[[ RECORDS TO PROCESS open ]]

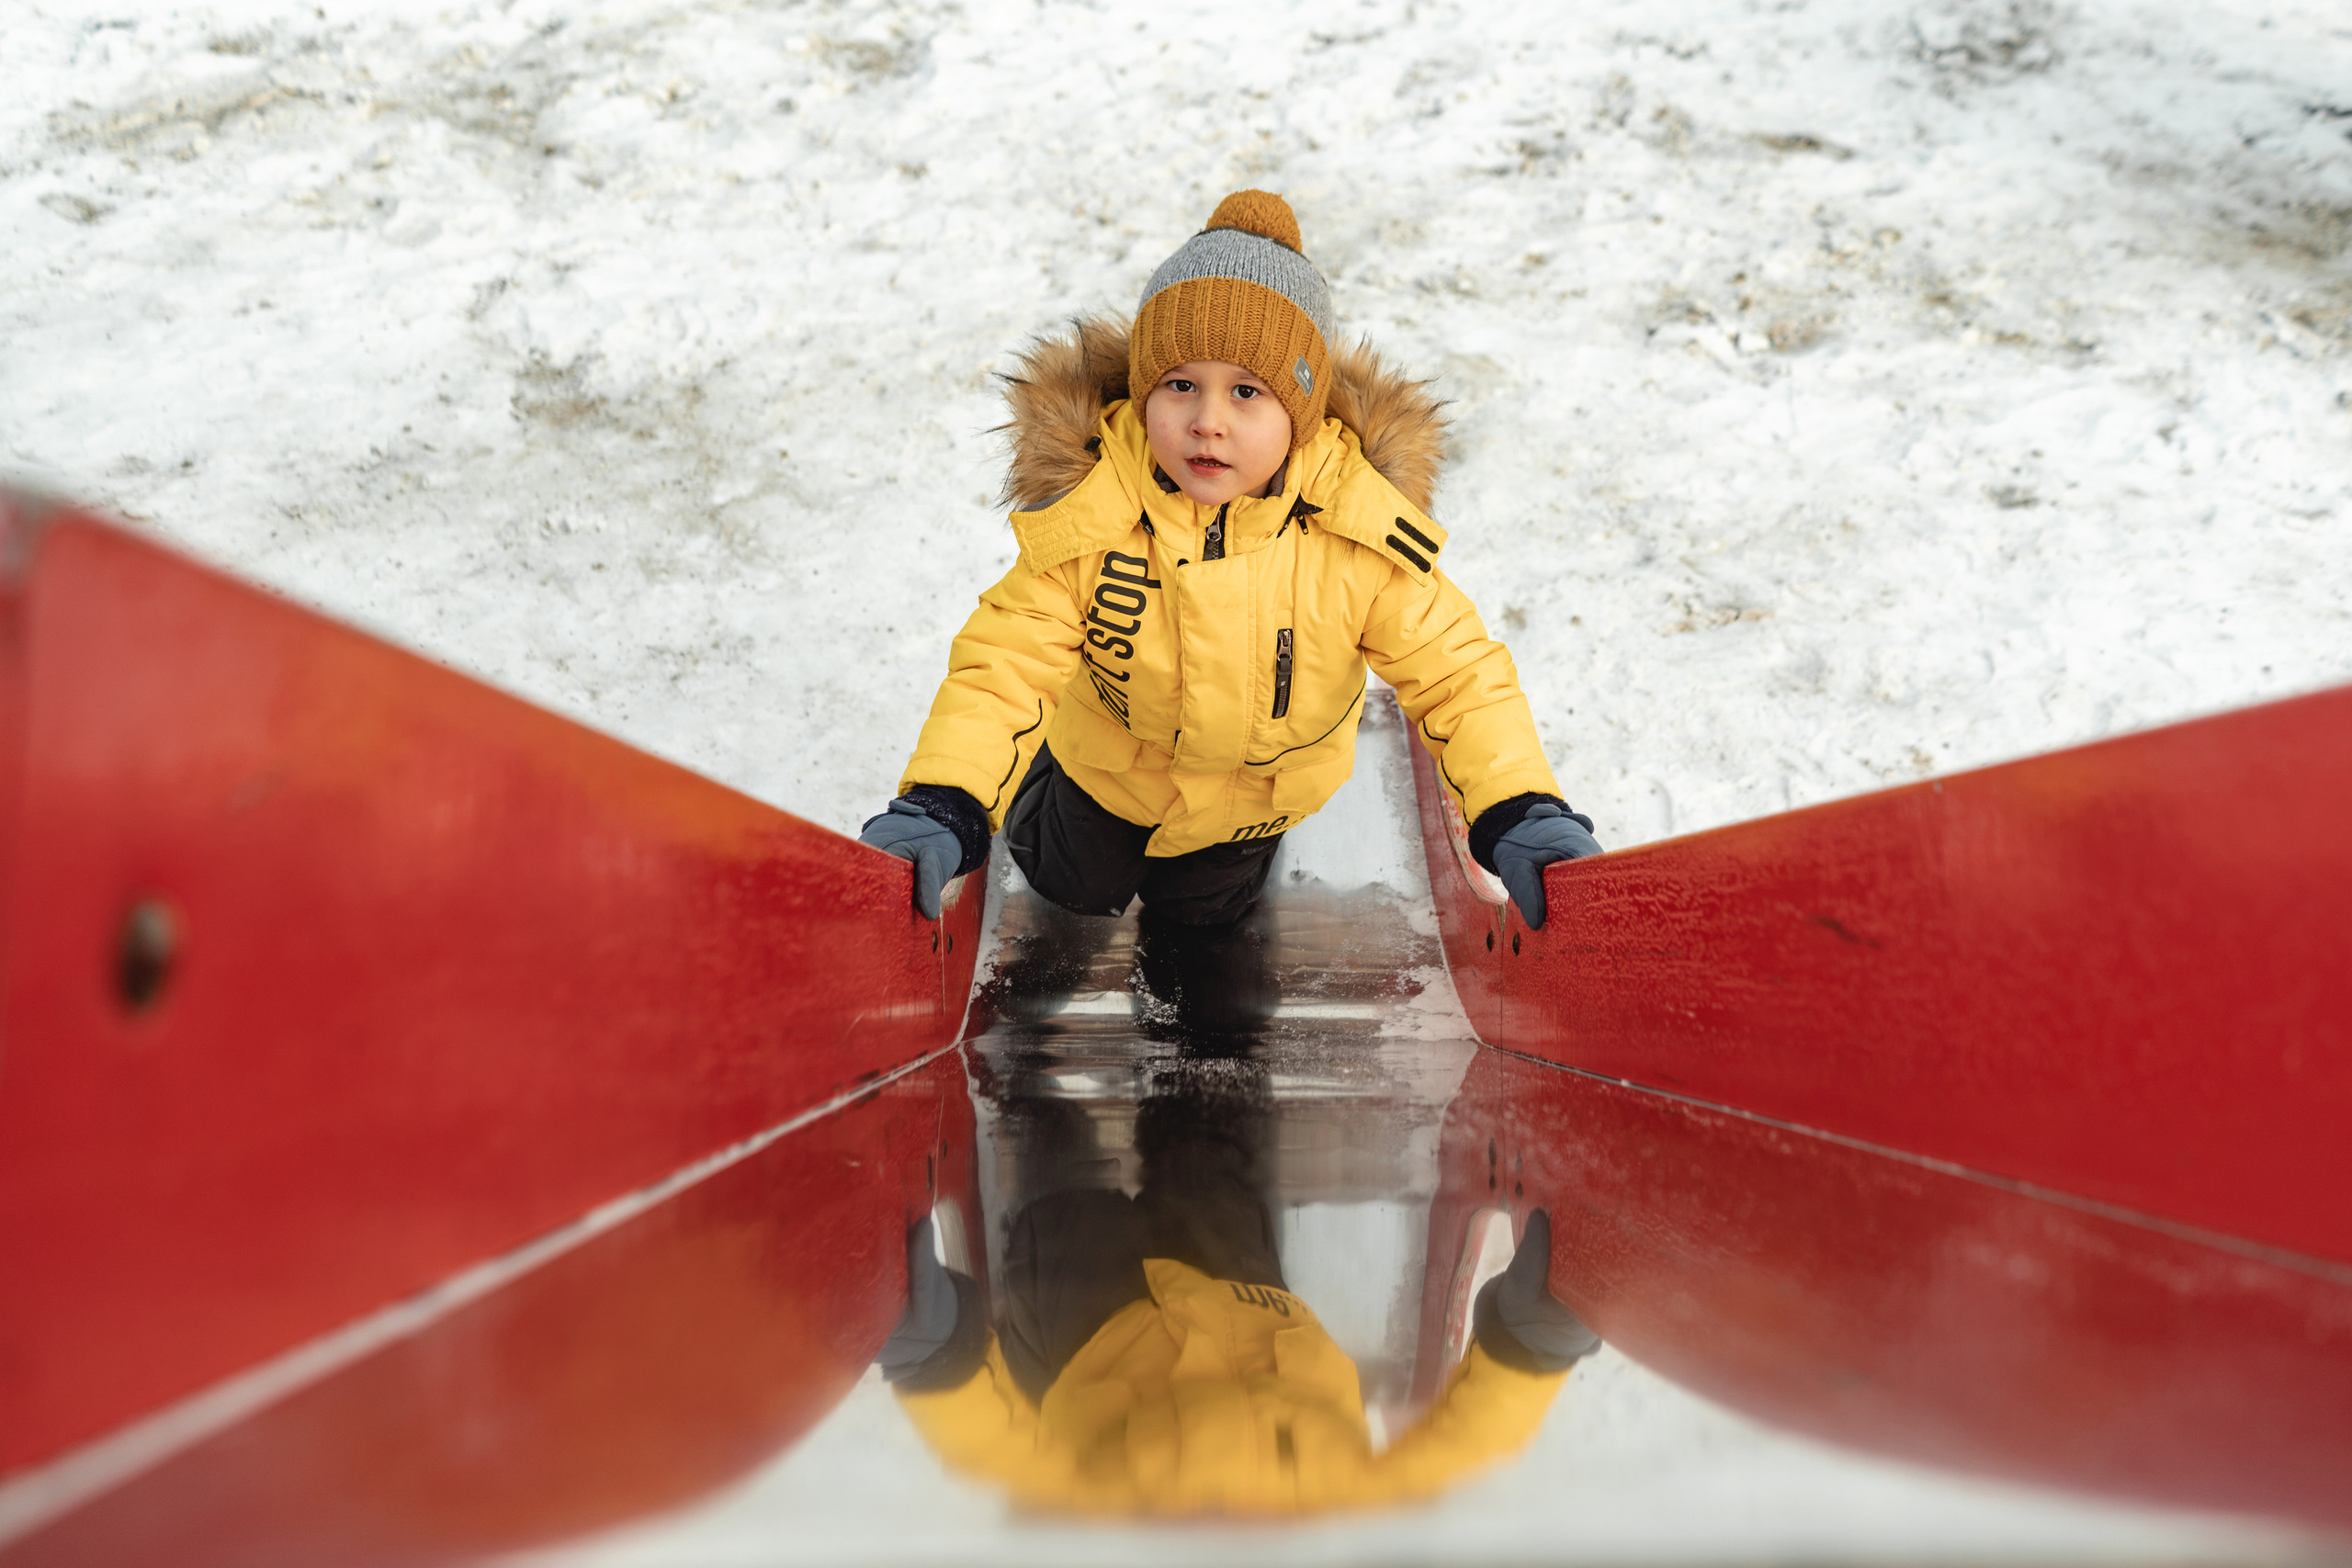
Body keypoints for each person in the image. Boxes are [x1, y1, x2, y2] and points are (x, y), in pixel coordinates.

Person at [859, 191, 1600, 942]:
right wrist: (943, 798)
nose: (1208, 420)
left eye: (1247, 391)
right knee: (1068, 881)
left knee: (1202, 916)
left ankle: (1215, 881)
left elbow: (1459, 675)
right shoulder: (1094, 514)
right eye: (1180, 385)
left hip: (1256, 803)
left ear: (1301, 414)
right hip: (1109, 774)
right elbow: (1006, 663)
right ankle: (1039, 781)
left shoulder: (1357, 535)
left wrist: (1517, 807)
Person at [875, 1059, 1600, 1517]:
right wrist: (1526, 1351)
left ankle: (1036, 1089)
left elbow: (1015, 1470)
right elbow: (1453, 1459)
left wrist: (940, 1365)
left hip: (1090, 1339)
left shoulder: (1120, 1531)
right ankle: (1199, 994)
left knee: (1053, 1169)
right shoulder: (1342, 1523)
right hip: (1252, 1308)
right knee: (1207, 1135)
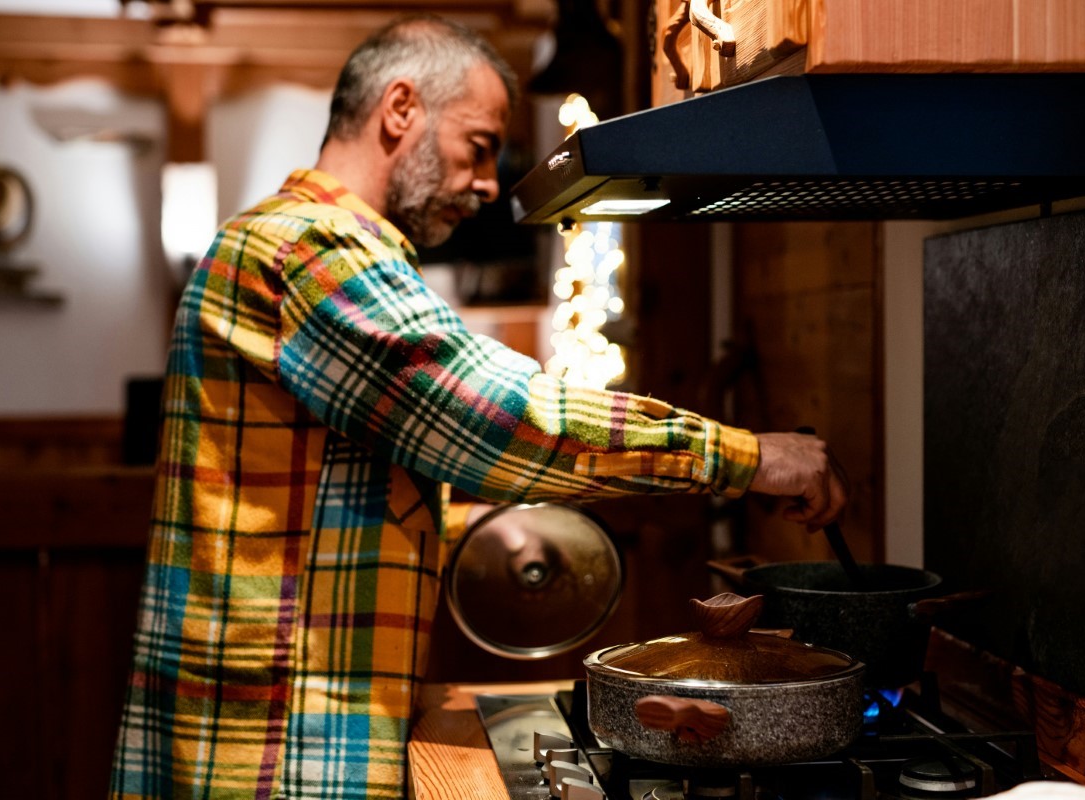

[[ RECORDS TO PROCESS closed ]]

◆ YOUR OBJECTIVE ◆
Nothing but the lines from the one containing "right shoulder: (1094, 514)" through the last line of the records above should appear, each repeated exactly, with no pictures.

◆ SOLUTION TO THIS TASK ◆
right shoulder: (1094, 514)
right eye: (1180, 385)
left hip: (1256, 803)
left ear: (1301, 414)
right hip: (1109, 774)
right elbow: (1006, 663)
right ankle: (1039, 781)
left shoulder: (1357, 535)
left wrist: (1517, 807)
Person at [875, 1059, 1600, 1517]:
right wrist: (1526, 1351)
left ankle: (1036, 1089)
left elbow: (1015, 1470)
right elbow: (1453, 1459)
left wrist: (940, 1365)
left hip: (1090, 1339)
left shoulder: (1120, 1531)
right ankle: (1199, 994)
left knee: (1053, 1169)
right shoulder: (1342, 1523)
right hip: (1252, 1308)
right knee: (1207, 1135)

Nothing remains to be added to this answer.